A quel punto del giorno ero veramente stanca, tanto che per poco non rischiavo di assomigliare a Pietro, Giacomo e Giovanni: com’è vero che “lo spirito è pronto, ma la carne è debole”! Eppure mi sono ricordata che avevo promesso di resistere fino alla fine, proprio come il Signore in quella preghiera bagnata di sangue.

20:30 – Pianto, memoria e preghiera di un popolo

A seguito della cena al Casa Nova, abbiamo deciso di visitare il cosiddetto Muro del pianto. Più correttamente, si dovrebbe definire “Muro occidentale”, ma è pur vero che molti vi si accostano e danno sfogo alle lacrime. Elena, la nostra guida, ci ha spiegato che avviene perché i fedeli ebrei hanno un intenso senso della memoria, un po’ ereditato dai cristiani dei primi secoli, costantemente in cerca di luoghi dove davvero il Signore passò.
Dopo essere stati suddivisi tra uomini e donne, ci siamo avvicinati anche noi al Muro. Dentro di me speravo che il popolo di Gerusalemme non smetta mai d’invocare il suo Dio e di chiederGli di farsi vicino, anche se a volte potrebbe pensare che non agisca nella loro tormentata storia.
Terminata la preghiera, sono indietreggiata senza voltare le spalle, come si usa. Dopo che tutte noi ragazze ci siamo riunite, una di noi è stata quasi aggredita verbalmente da un’anziana signora, che l’accusava di averla fotografata mentre pregava. Il bello è che lei aveva appena tirato fuori la sua fotocamera e stava per immortalare tutt’altro!

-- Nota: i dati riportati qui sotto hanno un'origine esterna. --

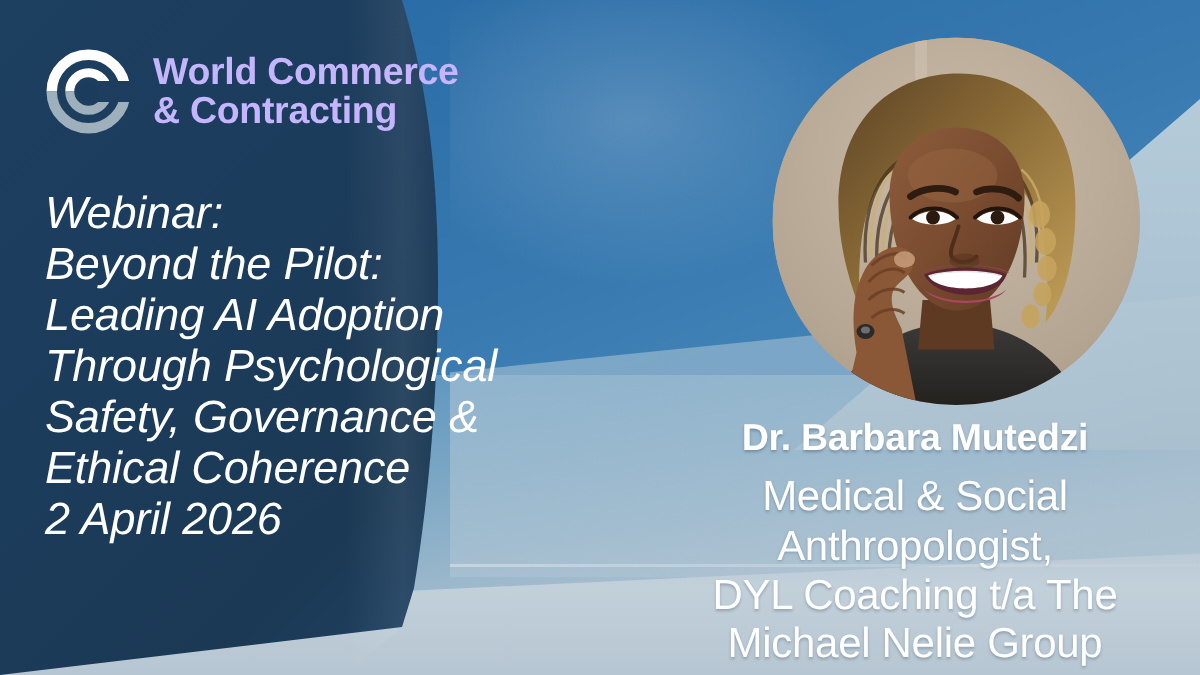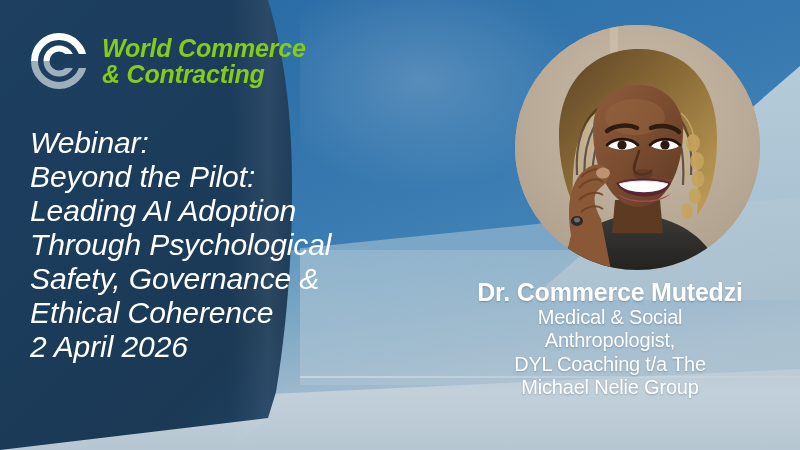--- a/index.html
+++ b/index.html
@@ -57,22 +57,22 @@
   .panel-sheen{
     position:absolute;left:230px;top:0;width:70px;height:450px;
     background:linear-gradient(90deg,rgba(255,255,255,0),rgba(255,255,255,.07) 55%,rgba(255,255,255,0));
     clip-path:path("M0,0 L38,0 C56,60 62,120 62,190 C62,262 56,330 46,392 L38,418 L0,450 Z");
   }
 
   
   .logo{position:absolute;left:30px;top:32px;display:flex;align-items:center;gap:14px;}
   .logo-mark{width:58px;height:58px;flex:0 0 58px;}
   .logo-text{
-    color:#84cc16;font-weight:bold;font-size:25px;line-height:1.04;
-    letter-spacing:-0.2px;white-space:pre-line;font-style:italic;
+    color:#c4b5fd;font-weight:bold;font-size:25px;line-height:1.04;
+    letter-spacing:-0.2px;white-space:pre-line;
   }
 
   
   .title{
     position:absolute;left:30px;top:126px;width:370px;
     color:#ffffff;font-size:30px;line-height:1.135;white-space:pre-line;
     letter-spacing:-0.1px;
     font-style:italic;
   }
 
@@ -87,22 +87,23 @@
   
   .speaker{
     position:absolute;left:420px;top:278px;width:380px;text-align:center;
     color:#ffffff;
   }
   .speaker-name{
     font-size:25px;font-weight:bold;line-height:1.12;letter-spacing:-0.2px;
     text-shadow:0 1px 2px rgba(40,60,80,.35);
   }
   .speaker-role{
-    font-size:20px;line-height:1.17;white-space:pre-line;letter-spacing:-0.2px;
+    font-size:28px;line-height:1.17;white-space:pre-line;letter-spacing:-0.2px;
     text-shadow:0 1px 2px rgba(40,60,80,.30);
+    margin-top:9px;
   }
 </style>
 </head>
 <body>
 
 <div class="stage">
 
   <div class="bg-sky"></div>
   <div class="bg-sky-top"></div>
   <div class="bg-haze"></div>
@@ -247,20 +248,20 @@
       </g>
 
       <ellipse cx="88" cy="148" rx="7" ry="5.5" fill="#c79d7d" opacity="0.85"></ellipse>
 
       <ellipse cx="62" cy="196" rx="6" ry="5" fill="#2a2a2a"></ellipse>
       <ellipse cx="62" cy="195" rx="3" ry="2.4" fill="#6e6e6e"></ellipse>
     </svg>
   </div>
 
   <div class="speaker">
-    <div class="speaker-name">Dr. Commerce Mutedzi</div>
+    <div class="speaker-name">Dr. Barbara Mutedzi</div>
     <div class="speaker-role">Medical &amp; Social
 Anthropologist,
 DYL Coaching t/a The
 Michael Nelie Group</div>
   </div>
 
 </div>
 
 </body></html>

I falafel, questi sconosciuti (finora)

A sinistra del panino, un cavolfiore rosa
Per sdrammatizzare un po’ il tono eccessivamente serio di quest’articolo, racconto la mia prima esperienza con un panino ai falafel (qui un suggerimento di ricetta).
Queste curiose polpettine di sesamo vengono servite o da sole o all’interno di un panino arabo o pita, riempito di salsine o di verdure. Quello nella foto conteneva, tra l’altro, degli ortaggi che avevo visto di sfuggita nel suk prima di raggiungere il Santo Sepolcro: dei cavolfiori rosa fluorescente! Il sapore era terribile, ma forse ho pensato così perché non gradisco già quelli con una tinta più ordinaria. Le altre volte in cui ho mangiato le polpettine, nel corso del viaggio, mi sono sembrate molto più gradevoli.

Avevo pensato di continuare il post raccontando della mezza giornata al romitaggio del Getsemani e del giro di spese al suk, ma penso di essermi dilungata troppo. Se spezzetto il mio racconto, poi, posso riflettere meglio sugli spunti che mi sono stati offerti dai vari luoghi. A domani, allora!